Green Finance Briefing: The new SEC proposal and fossil fuel financing
- The SEC issued a new proposal requiring companies to begin quantifying and reporting their greenhouse gas emissions.
- This marks a step forward for embedding climate risks into business decisions, in a time when US banks are the top financiers of the global fossil fuel industry.

SEC proposes new climate risk disclosure regulations
Climate-related risk disclosures are one step closer to becoming a reality in the US. Last week, the Securities and Exchange Commission issued a new proposal requiring companies to begin quantifying and reporting their greenhouse gas emissions.
This represents an important milestone in the country’s path to a sustainable economy, bringing it closer to the climate conversation in Europe about what companies should know and disclose about their carbon footprints.

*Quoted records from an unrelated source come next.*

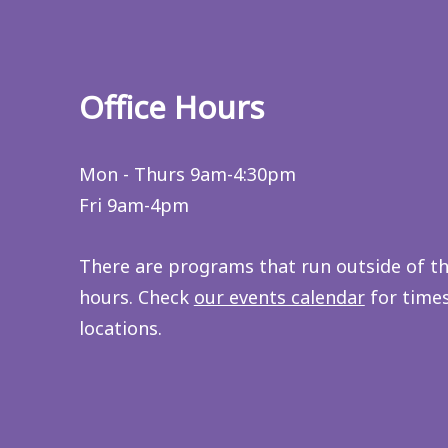
Office Hours
Mon - Thurs 9am-4:30pm
Fri 9am-4pm
There are programs that run outside of t
hours. Check
our events calendar
for time
locations.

However, the proposal does not enforce disclosures on indirect emissions, referred to as Scope 3 emissions – one of the most contentious factors that continues to get strong pushback.
Under the new regulations, Scope 1 and Scope 2 emissions, which are direct emissions resulting from a company’s general operations and energy use, would have to be disclosed.
But things get a bit more complicated with Scope 3 emissions – the indirect emissions generated by suppliers and customers – as they are hard to quantify and have sparked many debates over how to regulate them.